Start of Study material

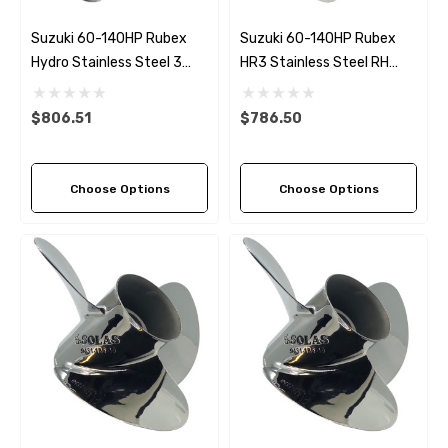
Suzuki 60-140HP Rubex
Suzuki 60-140HP Rubex
Hydro Stainless Steel 3
HR3 Stainless Steel RH
Blade Propeller (5 Pitch
Propeller (5 Pitch Options)
Options)
$806.51
$786.50
Choose Options
Choose Options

End of Study material

(What this task involves) Each entry above should come back word for word, and no picture should come with it.

(Solution for this exercise)
Suzuki 60-140HP Rubex
Suzuki 60-140HP Rubex
Hydro Stainless Steel 3
HR3 Stainless Steel RH
Blade Propeller (5 Pitch
Propeller (5 Pitch Options)
Options)
$806.51
$786.50
Choose Options
Choose Options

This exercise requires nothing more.